Authors * Denotes Presenting Author
  1. Liane Philpotts *; Yale School of Medicine
  2. Peter Szabla; Visage Imaging, Inc
  3. Mingde Lin; Yale School of Medicine
Objective:
Artificial Intelligence (AI) tools are being rapidly developed to aid in radiology daily workflow and interpretation. Data from actual clinical use of these tools is important to assess how systems perform and how radiologists interact with AI. Breast density assessment has been a subjective decision for which there is potential interobserver variability. The purpose of this study was to assess the clinical agreement of breast radiologists with a new AI system developed to assess breast density on digital breast tomosynthesis mammograms.

Materials and Methods:
After FDA approval, starting in September 2021, 11 dedicated breast radiologists interpreting screening mammograms were presented with an automatically displayed window of breast density (categories A, B, C, D) from an AI platform integrated in our PACS system (Visage Imaging, Inc. San Diego, CA).
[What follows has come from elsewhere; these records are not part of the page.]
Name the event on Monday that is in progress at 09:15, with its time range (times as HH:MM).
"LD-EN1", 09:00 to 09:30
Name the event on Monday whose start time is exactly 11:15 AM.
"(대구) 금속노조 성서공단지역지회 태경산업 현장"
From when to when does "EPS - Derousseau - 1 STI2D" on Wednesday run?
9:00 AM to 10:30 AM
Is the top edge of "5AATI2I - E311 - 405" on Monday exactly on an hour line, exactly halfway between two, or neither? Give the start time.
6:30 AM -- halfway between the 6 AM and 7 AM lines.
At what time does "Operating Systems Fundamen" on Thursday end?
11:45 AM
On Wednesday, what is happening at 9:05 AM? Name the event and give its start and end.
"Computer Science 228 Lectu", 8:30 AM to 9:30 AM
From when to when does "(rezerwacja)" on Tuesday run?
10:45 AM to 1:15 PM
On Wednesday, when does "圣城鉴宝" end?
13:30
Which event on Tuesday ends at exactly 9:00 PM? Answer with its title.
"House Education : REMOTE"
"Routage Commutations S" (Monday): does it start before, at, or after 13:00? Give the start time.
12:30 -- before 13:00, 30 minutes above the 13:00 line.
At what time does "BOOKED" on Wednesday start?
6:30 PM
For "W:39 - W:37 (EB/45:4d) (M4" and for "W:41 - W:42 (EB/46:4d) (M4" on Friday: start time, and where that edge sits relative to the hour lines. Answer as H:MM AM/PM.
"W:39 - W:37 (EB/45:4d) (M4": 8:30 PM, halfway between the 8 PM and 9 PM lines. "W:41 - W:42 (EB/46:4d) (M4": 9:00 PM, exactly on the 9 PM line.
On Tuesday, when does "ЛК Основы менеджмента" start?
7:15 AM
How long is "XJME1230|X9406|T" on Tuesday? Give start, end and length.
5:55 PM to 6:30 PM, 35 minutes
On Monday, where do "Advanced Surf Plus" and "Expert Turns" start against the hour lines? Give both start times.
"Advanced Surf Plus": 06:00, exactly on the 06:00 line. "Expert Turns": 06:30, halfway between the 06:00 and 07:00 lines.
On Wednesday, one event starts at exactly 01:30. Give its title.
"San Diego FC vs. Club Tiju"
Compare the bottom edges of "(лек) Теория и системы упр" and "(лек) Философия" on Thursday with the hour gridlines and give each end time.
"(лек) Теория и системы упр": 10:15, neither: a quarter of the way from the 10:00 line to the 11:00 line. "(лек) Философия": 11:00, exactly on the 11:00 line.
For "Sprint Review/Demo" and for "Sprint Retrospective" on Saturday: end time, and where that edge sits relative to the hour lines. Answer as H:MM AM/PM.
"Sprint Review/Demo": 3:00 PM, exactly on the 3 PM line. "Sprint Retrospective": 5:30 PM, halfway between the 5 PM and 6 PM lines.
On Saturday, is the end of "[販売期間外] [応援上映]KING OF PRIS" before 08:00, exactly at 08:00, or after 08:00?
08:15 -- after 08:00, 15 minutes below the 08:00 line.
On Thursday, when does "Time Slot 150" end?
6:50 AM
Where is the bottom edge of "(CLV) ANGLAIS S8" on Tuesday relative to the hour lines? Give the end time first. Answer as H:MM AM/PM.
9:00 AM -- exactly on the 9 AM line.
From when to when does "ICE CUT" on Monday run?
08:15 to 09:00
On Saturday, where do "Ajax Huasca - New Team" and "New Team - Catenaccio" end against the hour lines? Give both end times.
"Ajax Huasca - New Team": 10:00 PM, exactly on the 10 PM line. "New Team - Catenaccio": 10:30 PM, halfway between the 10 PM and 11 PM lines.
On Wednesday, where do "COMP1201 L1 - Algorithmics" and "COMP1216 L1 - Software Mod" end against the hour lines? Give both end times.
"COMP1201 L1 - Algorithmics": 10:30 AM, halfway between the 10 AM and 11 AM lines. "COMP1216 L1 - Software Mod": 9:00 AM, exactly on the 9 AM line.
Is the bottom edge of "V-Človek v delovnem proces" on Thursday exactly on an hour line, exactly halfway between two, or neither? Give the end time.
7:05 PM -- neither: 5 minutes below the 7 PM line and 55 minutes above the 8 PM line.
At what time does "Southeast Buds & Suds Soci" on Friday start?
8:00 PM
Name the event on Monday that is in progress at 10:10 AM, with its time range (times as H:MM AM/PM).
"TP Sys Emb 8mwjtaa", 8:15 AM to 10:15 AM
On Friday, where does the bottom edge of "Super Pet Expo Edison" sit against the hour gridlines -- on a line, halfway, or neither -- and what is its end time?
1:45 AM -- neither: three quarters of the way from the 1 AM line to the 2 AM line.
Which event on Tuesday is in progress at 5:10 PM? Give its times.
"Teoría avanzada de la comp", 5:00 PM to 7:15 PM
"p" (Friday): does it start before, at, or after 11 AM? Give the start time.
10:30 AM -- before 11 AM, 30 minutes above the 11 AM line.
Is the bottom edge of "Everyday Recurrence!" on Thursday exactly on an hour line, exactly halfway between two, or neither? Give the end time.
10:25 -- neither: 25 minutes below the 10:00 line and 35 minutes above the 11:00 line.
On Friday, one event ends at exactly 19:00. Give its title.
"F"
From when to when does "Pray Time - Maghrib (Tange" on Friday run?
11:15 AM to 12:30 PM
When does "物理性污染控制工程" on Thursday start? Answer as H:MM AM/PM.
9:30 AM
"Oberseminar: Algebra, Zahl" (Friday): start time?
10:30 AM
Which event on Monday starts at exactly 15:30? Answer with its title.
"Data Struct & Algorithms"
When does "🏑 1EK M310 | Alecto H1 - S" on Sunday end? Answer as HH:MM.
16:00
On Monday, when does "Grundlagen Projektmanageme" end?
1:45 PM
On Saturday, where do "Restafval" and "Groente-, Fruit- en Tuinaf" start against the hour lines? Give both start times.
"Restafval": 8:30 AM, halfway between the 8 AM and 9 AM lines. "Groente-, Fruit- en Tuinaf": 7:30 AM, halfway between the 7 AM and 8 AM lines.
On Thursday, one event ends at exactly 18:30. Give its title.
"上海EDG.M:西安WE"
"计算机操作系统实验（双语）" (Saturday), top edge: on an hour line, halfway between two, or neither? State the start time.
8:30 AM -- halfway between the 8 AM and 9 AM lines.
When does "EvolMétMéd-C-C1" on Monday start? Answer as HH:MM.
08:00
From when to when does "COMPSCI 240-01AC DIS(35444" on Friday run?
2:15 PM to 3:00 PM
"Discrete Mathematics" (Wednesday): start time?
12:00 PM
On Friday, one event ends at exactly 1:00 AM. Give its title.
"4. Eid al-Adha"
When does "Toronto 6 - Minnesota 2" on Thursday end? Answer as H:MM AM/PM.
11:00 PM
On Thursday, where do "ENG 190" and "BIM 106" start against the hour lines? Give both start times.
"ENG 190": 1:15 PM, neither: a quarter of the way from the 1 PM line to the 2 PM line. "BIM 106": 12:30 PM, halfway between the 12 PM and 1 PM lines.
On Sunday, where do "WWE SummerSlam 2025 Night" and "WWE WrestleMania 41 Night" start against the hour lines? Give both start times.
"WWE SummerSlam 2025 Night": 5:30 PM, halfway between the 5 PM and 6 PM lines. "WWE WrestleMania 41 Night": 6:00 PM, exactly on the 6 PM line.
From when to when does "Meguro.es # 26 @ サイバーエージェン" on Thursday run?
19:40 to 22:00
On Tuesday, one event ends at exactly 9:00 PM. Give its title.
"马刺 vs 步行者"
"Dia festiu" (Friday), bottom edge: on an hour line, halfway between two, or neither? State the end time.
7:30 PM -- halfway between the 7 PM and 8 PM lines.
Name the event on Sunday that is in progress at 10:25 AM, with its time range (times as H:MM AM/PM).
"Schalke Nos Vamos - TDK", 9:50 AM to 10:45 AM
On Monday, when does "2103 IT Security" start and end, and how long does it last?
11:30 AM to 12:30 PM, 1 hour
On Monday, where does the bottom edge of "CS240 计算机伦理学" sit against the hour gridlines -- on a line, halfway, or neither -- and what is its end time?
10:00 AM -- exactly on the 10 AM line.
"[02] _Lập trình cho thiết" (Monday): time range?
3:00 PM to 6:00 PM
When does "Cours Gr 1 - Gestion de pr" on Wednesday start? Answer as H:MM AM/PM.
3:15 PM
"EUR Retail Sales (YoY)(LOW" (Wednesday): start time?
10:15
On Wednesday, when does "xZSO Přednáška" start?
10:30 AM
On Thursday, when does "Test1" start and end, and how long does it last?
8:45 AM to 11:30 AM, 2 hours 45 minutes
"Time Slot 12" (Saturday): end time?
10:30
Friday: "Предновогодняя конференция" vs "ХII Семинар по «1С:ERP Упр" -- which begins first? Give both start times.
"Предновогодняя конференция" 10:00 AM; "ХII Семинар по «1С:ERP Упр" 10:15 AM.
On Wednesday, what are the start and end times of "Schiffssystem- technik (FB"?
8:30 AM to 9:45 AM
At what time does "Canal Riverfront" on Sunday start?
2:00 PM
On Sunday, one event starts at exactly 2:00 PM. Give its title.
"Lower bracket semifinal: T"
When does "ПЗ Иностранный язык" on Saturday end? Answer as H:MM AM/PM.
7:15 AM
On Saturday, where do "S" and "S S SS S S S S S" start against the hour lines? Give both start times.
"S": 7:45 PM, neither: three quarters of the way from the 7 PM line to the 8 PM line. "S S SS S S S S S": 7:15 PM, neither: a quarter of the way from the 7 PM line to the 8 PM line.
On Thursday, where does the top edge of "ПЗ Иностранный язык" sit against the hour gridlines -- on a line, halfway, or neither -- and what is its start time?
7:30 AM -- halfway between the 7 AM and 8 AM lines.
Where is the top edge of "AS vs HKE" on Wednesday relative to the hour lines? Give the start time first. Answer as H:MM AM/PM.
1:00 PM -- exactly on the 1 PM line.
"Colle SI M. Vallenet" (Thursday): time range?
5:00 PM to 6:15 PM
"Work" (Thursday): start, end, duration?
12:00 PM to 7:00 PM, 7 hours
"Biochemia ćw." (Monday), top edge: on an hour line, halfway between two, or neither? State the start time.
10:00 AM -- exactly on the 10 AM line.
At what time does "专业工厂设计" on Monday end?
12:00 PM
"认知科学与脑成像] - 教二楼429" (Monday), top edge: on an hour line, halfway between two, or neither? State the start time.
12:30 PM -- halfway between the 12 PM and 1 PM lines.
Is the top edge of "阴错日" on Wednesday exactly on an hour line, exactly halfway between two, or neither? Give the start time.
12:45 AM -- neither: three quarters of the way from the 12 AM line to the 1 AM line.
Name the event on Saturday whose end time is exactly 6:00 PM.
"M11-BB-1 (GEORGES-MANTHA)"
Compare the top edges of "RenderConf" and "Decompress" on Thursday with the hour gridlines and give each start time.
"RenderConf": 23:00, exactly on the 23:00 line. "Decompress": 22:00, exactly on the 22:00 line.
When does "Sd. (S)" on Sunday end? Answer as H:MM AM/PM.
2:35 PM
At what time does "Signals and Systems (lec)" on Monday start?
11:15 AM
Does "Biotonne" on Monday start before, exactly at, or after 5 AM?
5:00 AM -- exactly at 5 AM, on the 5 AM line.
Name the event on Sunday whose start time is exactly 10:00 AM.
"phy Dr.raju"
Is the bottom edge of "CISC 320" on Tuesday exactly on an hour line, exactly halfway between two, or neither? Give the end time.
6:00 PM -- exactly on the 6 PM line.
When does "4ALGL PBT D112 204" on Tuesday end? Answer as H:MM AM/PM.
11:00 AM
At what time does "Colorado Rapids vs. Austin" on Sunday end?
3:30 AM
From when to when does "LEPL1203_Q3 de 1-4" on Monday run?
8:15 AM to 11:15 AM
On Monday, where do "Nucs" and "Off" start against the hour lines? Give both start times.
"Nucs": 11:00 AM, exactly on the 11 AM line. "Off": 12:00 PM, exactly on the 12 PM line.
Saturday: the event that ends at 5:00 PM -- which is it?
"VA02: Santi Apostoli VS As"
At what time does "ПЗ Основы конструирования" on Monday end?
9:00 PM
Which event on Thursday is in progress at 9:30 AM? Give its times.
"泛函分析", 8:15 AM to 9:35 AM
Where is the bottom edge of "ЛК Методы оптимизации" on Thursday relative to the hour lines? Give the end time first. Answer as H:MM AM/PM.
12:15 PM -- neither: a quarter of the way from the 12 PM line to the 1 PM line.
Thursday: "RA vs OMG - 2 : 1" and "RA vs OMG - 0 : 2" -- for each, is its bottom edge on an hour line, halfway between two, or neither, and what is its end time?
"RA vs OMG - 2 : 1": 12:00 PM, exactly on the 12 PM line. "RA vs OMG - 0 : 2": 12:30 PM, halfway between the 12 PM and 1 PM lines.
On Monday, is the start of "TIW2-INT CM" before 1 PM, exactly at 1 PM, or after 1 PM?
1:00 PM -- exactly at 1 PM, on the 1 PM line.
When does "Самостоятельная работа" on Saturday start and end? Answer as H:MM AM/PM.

The density output of each breast (left and right) was presented along with the option of a single combined density reading for both breasts. The radiologists were presented with two buttons to either agree or disagree with the AI’s assessment. If they disagreed, the radiologist could then click on their choice of density category. All data were recorded digitally and retrospectively tabulated for review. Cases of disagreement between radiologist and AI were assessed.

Results:
For a total of 291 days and 93,560 mammograms, the agreement of the radiologists with the AI was 99.35%. Of the 0.65% cases in which there was disagreement, the difference was only by one category. There were no cases of disagreement of more than one category. In case of radiologist disagreement, 59% cases were upgraded and 41% were downgraded. The change in density assignment for upgraded cases was: A to B (62%), B to C (30%) , C to D (8%), and for downgrading was: B to A (24%), C to B (48%), and D to C (28%). The most changed categories were upgrading A to B and downgrading C to B.

Conclusion:
The AI tool showed very high radiologist agreement, indicating strong support for use as an adjunct or standalone density assessment tool.